| TASK TO COMPLETE |
Where the word "dragTo" shows up in a line below, that line is counted. State how many lines are counted, without any other words.

-=-=-

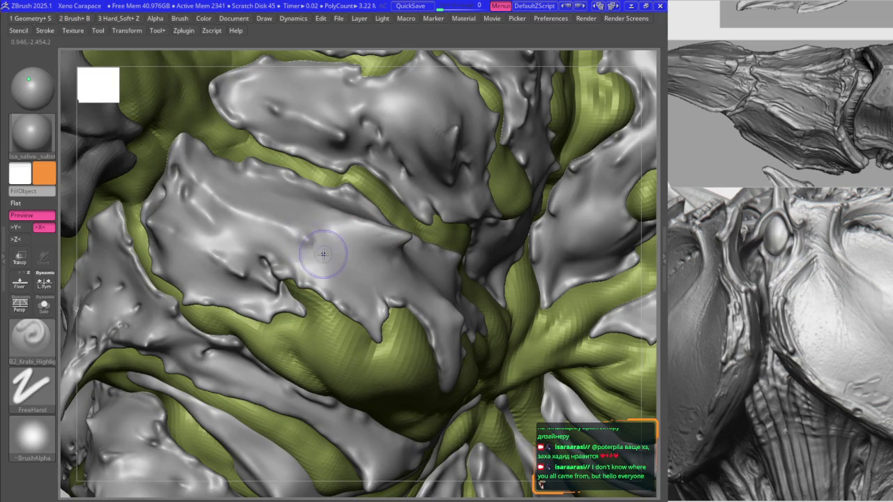
# - Push in the plate edge on the lower left chest using Move and Smooth
pyautogui.press('b')
pyautogui.press('m')
pyautogui.press('v')
pyautogui.scroll(-3, 306, 267)
pyautogui.press('space')
pyautogui.press('shift')
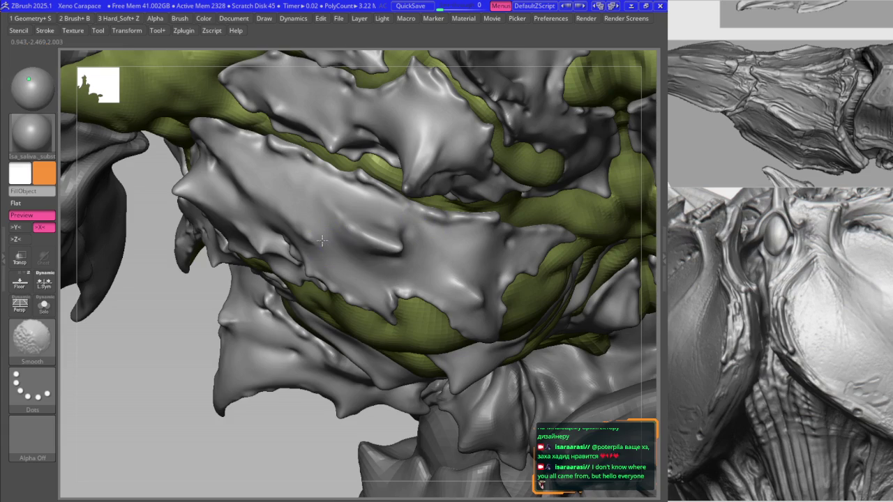
pyautogui.keyDown('shift'); pyautogui.moveTo(320, 236); pyautogui.dragTo(362, 271, button='right'); pyautogui.keyUp('shift')
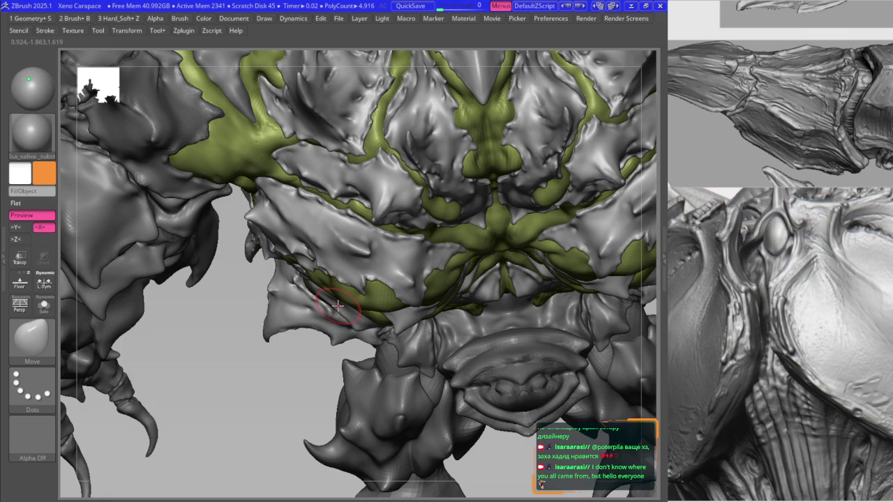
pyautogui.moveTo(395, 196); pyautogui.dragTo(409, 199)
pyautogui.press('f')
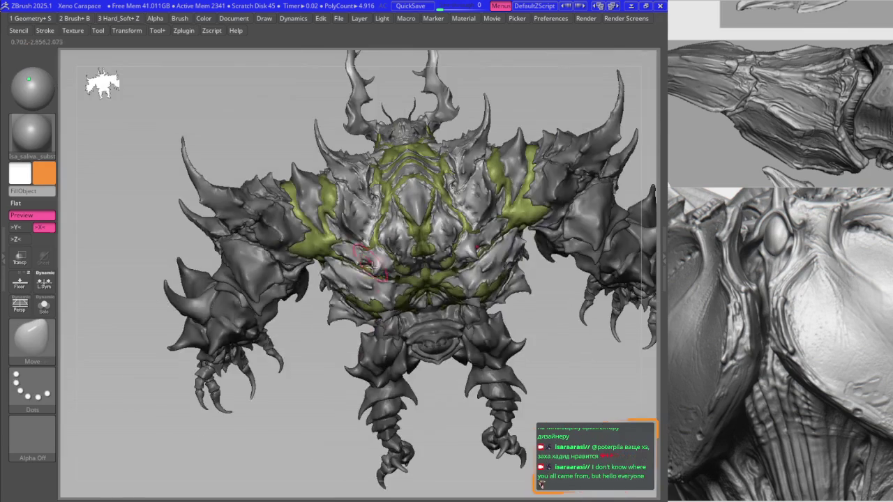
pyautogui.moveTo(279, 348); pyautogui.dragTo(349, 298)
# - Switch subtool visibility sets to V3 then V2 to show the flesh and armour
pyautogui.press('F1')
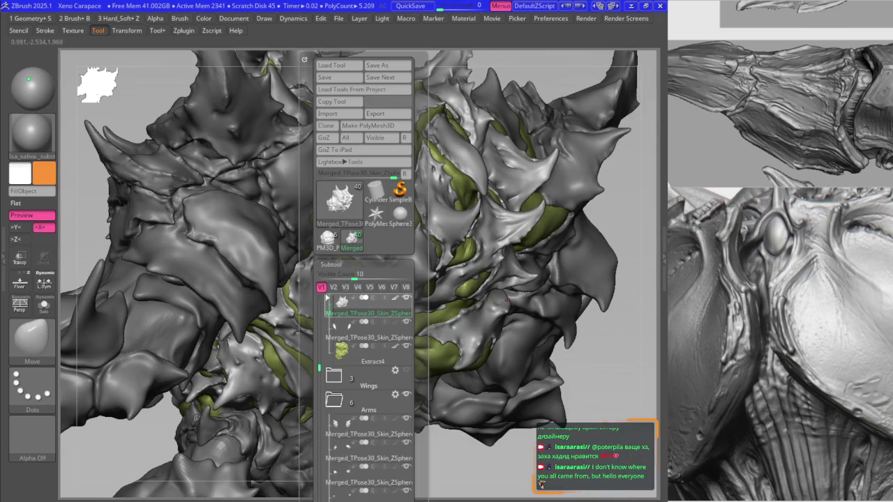
pyautogui.click(345, 287)
pyautogui.click(334, 287)
pyautogui.moveTo(336, 290)
pyautogui.mouseDown(button='right')
pyautogui.moveTo(337, 228)
pyautogui.moveTo(376, 308)
pyautogui.mouseUp(button='right')
pyautogui.press('b')
pyautogui.press('m')
pyautogui.press('v')
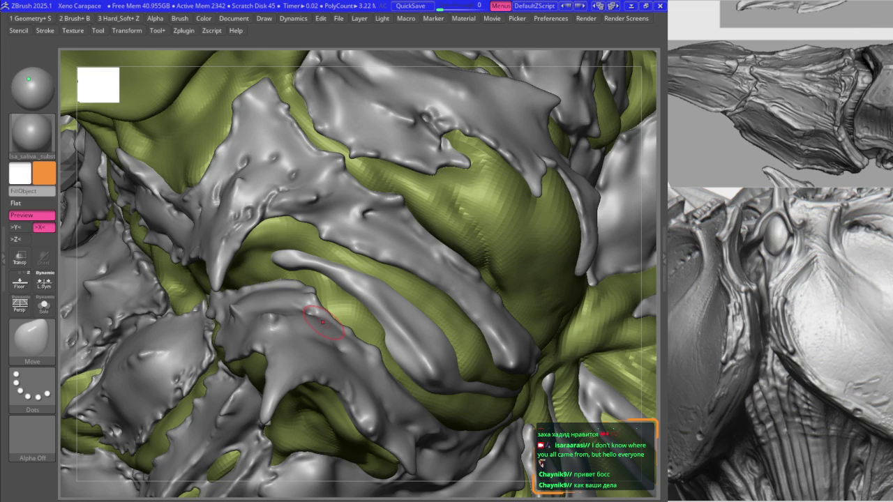
# - Orbit around the chest side and pull the side plates into spikier flaps with Move
pyautogui.moveTo(356, 277)
pyautogui.mouseDown(button='right')
pyautogui.moveTo(354, 312)
pyautogui.moveTo(375, 301)
pyautogui.mouseUp(button='right')
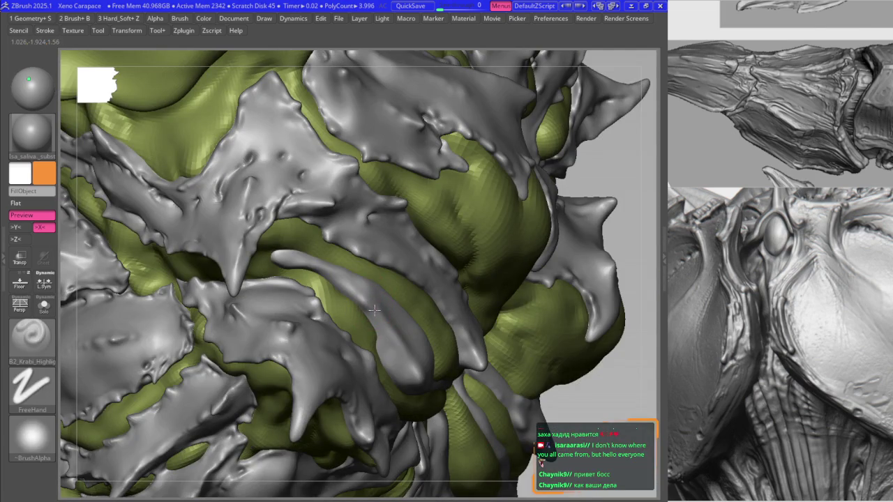
pyautogui.moveTo(368, 305)
pyautogui.mouseDown(button='right')
pyautogui.moveTo(355, 298)
pyautogui.moveTo(374, 304)
pyautogui.moveTo(442, 280)
pyautogui.mouseUp(button='right')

-=-=-

| ANSWER SPACE |
3